Good, I got you a snowball.
He probably thought I sounded like a seven year old girl with pigtails. ‘Hey Abel, I like your t-shirt. You like Spongebob too? I got you a snow ball!’
Idiot.
He interrupted my self-loathing, “Really? I love those things. I try to get one every day of the summer.”
“Shut up.” I said sarcastically.
“What? I do.” He said and shrugged.
“I got you blackberry the same as mine. I didn’t know what flavor you’d like.”
“I’ve never had blackberry, sounds good.” He said.
I began to think that Abel was the easiest going person I had ever met. But I also had a feeling that if anyone ever did piss him off it wouldn’t be pretty. Plus the fact that I couldn’t get the picture of him shirtless out of my head. I mean really? How was I supposed to think straight around him now?

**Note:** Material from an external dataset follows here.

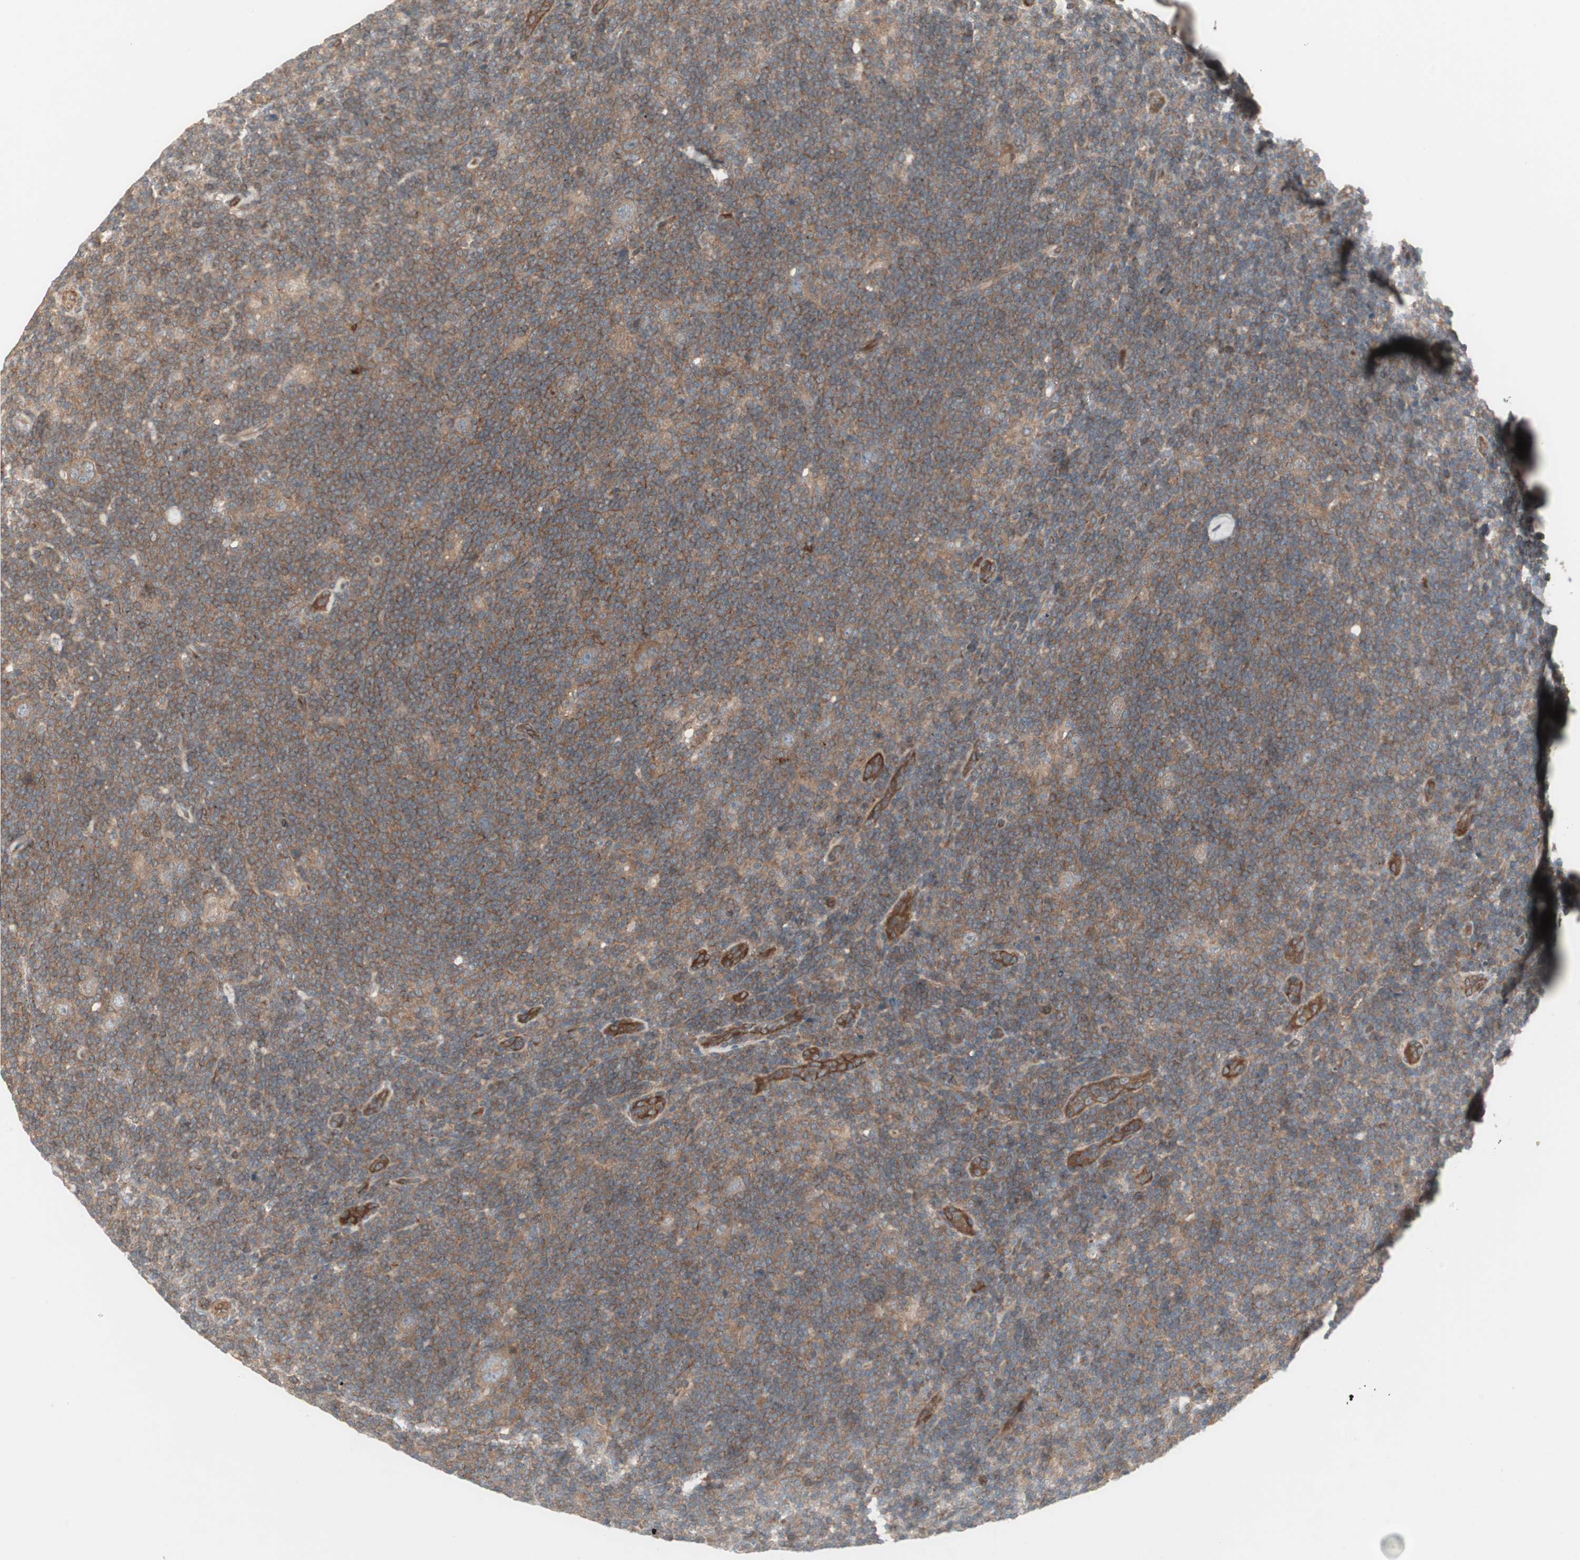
{"staining": {"intensity": "moderate", "quantity": ">75%", "location": "cytoplasmic/membranous"}, "tissue": "lymphoma", "cell_type": "Tumor cells", "image_type": "cancer", "snomed": [{"axis": "morphology", "description": "Hodgkin's disease, NOS"}, {"axis": "topography", "description": "Lymph node"}], "caption": "Protein expression analysis of human Hodgkin's disease reveals moderate cytoplasmic/membranous expression in about >75% of tumor cells.", "gene": "PFDN1", "patient": {"sex": "female", "age": 57}}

“So, I saw you at the park.” I said as he dug into his drink with gusto.
He looked up at me with the straw still in his mouth.
“Yeah, I saw you too. I just…” He huffed out a breath, “Look, some of my friends are real assholes and I didn’t want you to think that I was like them. And if I waved back…”
“Then they’d want to meet me right? No, it’s fine. I get it.” I totally didn’t get it. Since when do people call their ‘friends’ assholes. And if they are so bad, why be friends with them? Not that I wrote the book on social situations. I was raised by teachers and people who resembled the tin man.
“Yeah, I’m sorry. I really don’t like to hang out with them much but one of them cornered me.”
Even though I was hurt, probably more than I should be, I smiled and changed the subject.
“So, what else is there to do around here? I drove around for a while Sunday but the only thing I saw was a bowling alley.”
“Um, there’s that and a pool hall. Other than that you have to go into the next town over or into Monroe.” He took one last pull on the straw and I could hear that his cup was now empty.